Even more so than World’s Fair, there’s an unmistakable trans reading to I Saw the TV Glow. Some of this is literal (in the film’s opening minutes, young Owen wanders beneath a parachute at school that bears the colors of the transgender flag), but for the most part the movie’s themes manifest themselves in ways that are much— to borrow from the meaning of the word in the title of Owen’s favorite show— murkier and more difficult to parse through. At one point, sitting on the bleachers at school, Owen gets up the courage to ask Maddy if he can come to her house to watch The Pink Opaque. Maddy makes sure that Owen knows she likes girls, before asking him if he likes girls. He doesn’t know. Boys? He doesn’t know. “I think I like TV shows,” Owen ultimately responds. Television is not only a sanctuary, but an awakening; Sofi Marshall’s dreamy editing makes the question of whether or not Owen and Maddy are actually in the TV show— aligning Maddy with one of the lead characters, Tara, and Owen with another, Isabel— or if the show has crossed over into their reality, or something in between, that much more hazy. Lundy-Paine is wonderfully intense as Maddy; after one specific time jump, we’re left unsure of whether we should trust her, or how lucid her mind is. And Smith has never given a better performance as Owen, from his awkward, gangly posture and mannerisms and his penchant for avoiding eye contact to his soft tone of voice and the way he mumbles over words in a manner indicative of someone who has little confidence in what they are saying— or themself. The journey that Tara and Isabel venture on in the series finale of The Pink Opaque is one of transformation, one that Maddy urges Owen to embark on as well, but he’s hesitant— you could say even resistant— to take that step, to fully step into his true identity. It’s a choice that dictates the rest of his life, which by all appearances seems to be one of loneliness and despair. In one scene, Owen says that he has a family of his own, and that he loves them more than anything. But we never see or hear this family, and as he utters those words, he’s in the process of tossing out his old TV set and replacing it with a large, new LG flatscreen.

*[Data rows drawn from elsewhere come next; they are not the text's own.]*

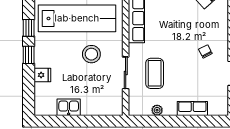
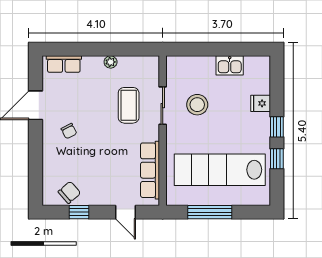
stool: (91, 54) -> (197, 105), moved
row of seats: (192, 108) -> (64, 64), moved
plant: (157, 110) -> (111, 62), moved

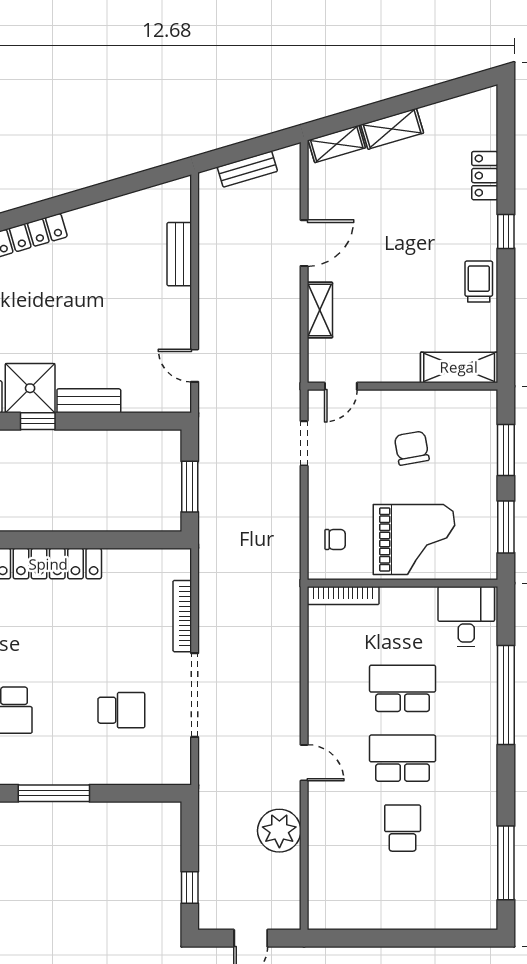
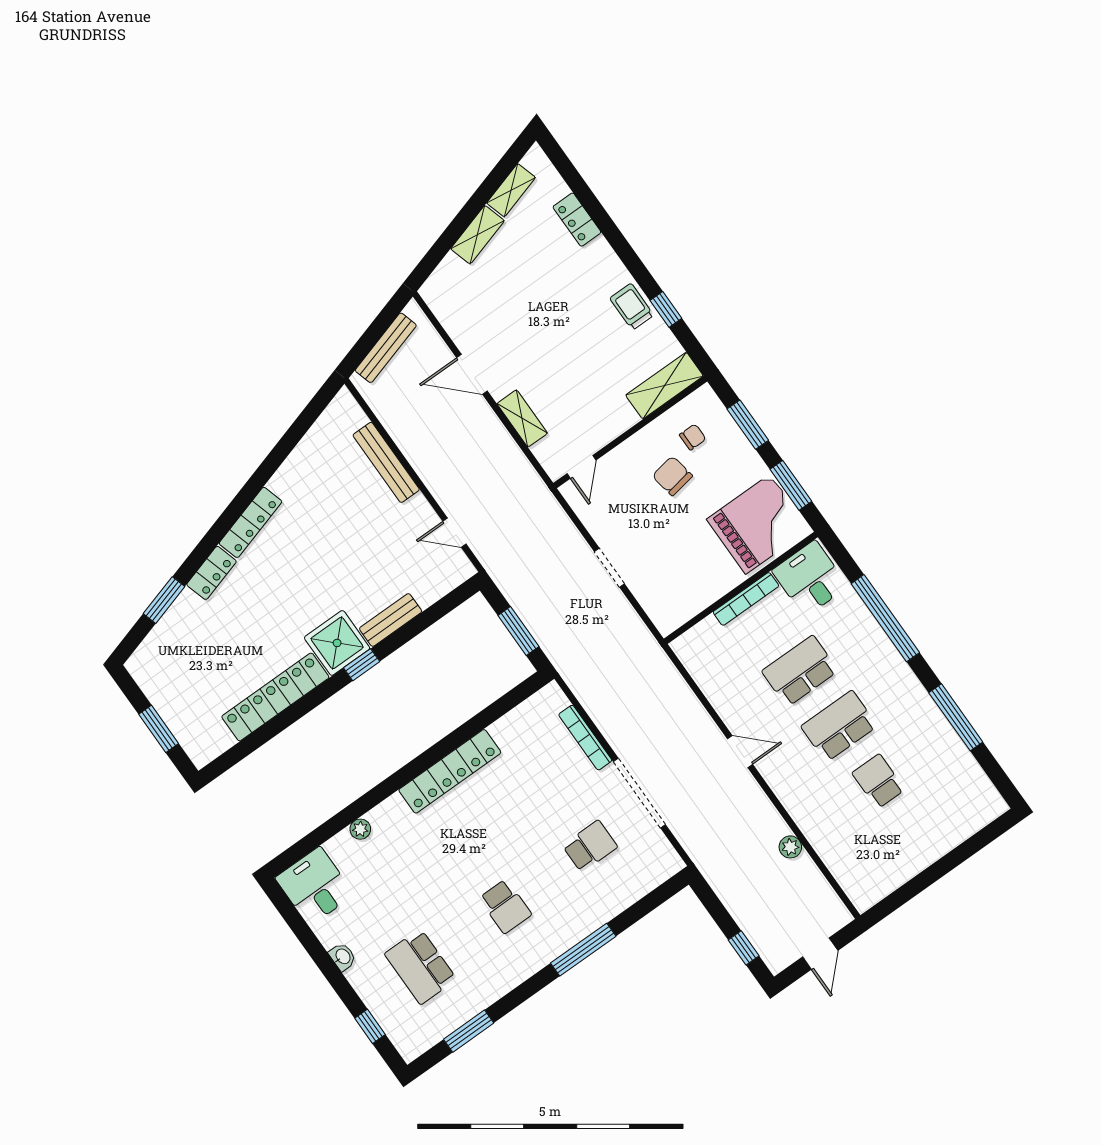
shelving: (337, 144) -> (511, 190), moved
bench: (247, 169) -> (386, 348), width x1.36
window: (506, 231) -> (666, 309), moved
door: (304, 243) -> (472, 374), swing flipped
bench: (179, 254) -> (386, 462), width x1.36
doorway: (304, 443) -> (609, 568), moved
chair: (335, 539) -> (693, 437), moved
grand piano: (414, 539) -> (758, 524), moved
bookcase: (343, 596) -> (746, 599), moved
door: (304, 763) -> (740, 752), moved
plant: (279, 831) -> (790, 847), width x0.53, depth x0.53
window: (506, 863) -> (956, 717), moved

Admittedly, I wasn’t sure I liked Schoenbrun’s first film on first viewing; it took some time to unpack it and rewatch to fully wrap my head around its craft and its themes. While in contrast I immediately connected with I Saw the TV Glow (as a mediation on media nostalgia, but particularly the type of media I’m nostalgic for, it’s nearly impossible for me not to) it’s an even richer text that similarly demands more time and more rewatches, especially the film’s second half, which delves deeper into increasingly surreal imagery that is often downright Lynchian. But it’s from within these weird nooks and crannies— burning television sets, sinister ice-cream trucks, and moon-faced monsters— that I Saw the TV Glow excavates its most brutal and tender truths.

I Saw the TV Glow is now playing in theaters. Runtime: 100 minutes. Rated PG-13.